Mere hours after the Senate began moving to repeal the Affordable Care Act earlier this week, Xeni Jardin, who's had breast cancer since 2011, shared a personal story about what the health care law means to her.
"May each one of these men experience the anxiety that I as a cancer patient feel right now, knowing I'll die if care becomes unavailable," Jardin wrote in a Twitter thread on Thursday that soon went viral.
Jardin shared her story of getting diagnosed just a short time after leaving an abusive relationship and buying her own insurance:
One day, before a round of chemo, Jardin said a nurse pulled her aside. Jardin said she was told her insurance company had opened up a fraud investigation against her, because they thought her cancer was a preexisting condition.

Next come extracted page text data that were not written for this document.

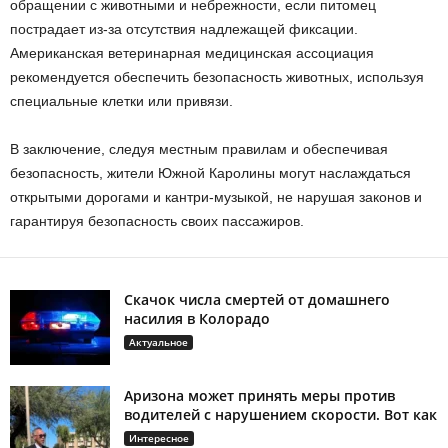
обращении с животными и небрежности, если питомец
пострадает из-за отсутствия надлежащей фиксации.
Американская ветеринарная медицинская ассоциация
рекомендуется обеспечить безопасность животных, используя
специальные клетки или привязи.
В заключение, следуя местным правилам и обеспечивая
безопасность, жители Южной Каролины могут наслаждаться
открытыми дорогами и кантри-музыкой, не нарушая законов и
гарантируя безопасность своих пассажиров.
Скачок числа смертей от домашнего
насилия в Колорадо
Актуальное
Аризона может принять меры против
водителей с нарушением скорости. Вот как
Интересное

"To have somebody say something like that, it's basically saying the entity that stands between you and not getting the lifesaving treatment you need thinks you’re a criminal," she said.
Jardin said the clinic did not actually believe she'd committed fraud, and with their help the insurance company eventually decided not to pursue the case.
But medical bills and the debts attached to them have become an intense source of stress in her and her family's lives, she said.
Through her battles with "insurance company greed," Jardin said she's felt enormously grateful for Obamacare.
Her story is one she's heard time and time again from other cancer patients, Jardin said, adding she's "really, really worried" about what the repeal of Obamacare would mean for them.
Jardin's story was widely shared on Twitter, with many people sharing their similar experiences.
And countless others are sharing stories of how the Affordable Care Act has saved their lives.
President-elect Donald Trump and the Republican Congress have committed to repealing the Affordable Care Act, saying premiums have risen under the law.
Trump has said he wants to maintain popular features of the law, such as protective measures for people with preexisting conditions, but neither he nor the Republican Party have outlined how an alternative law might do that while eliminating elements they dislike, such as mandates and subsidies.
Jardin said she fears repealing the law altogether will lead to deaths.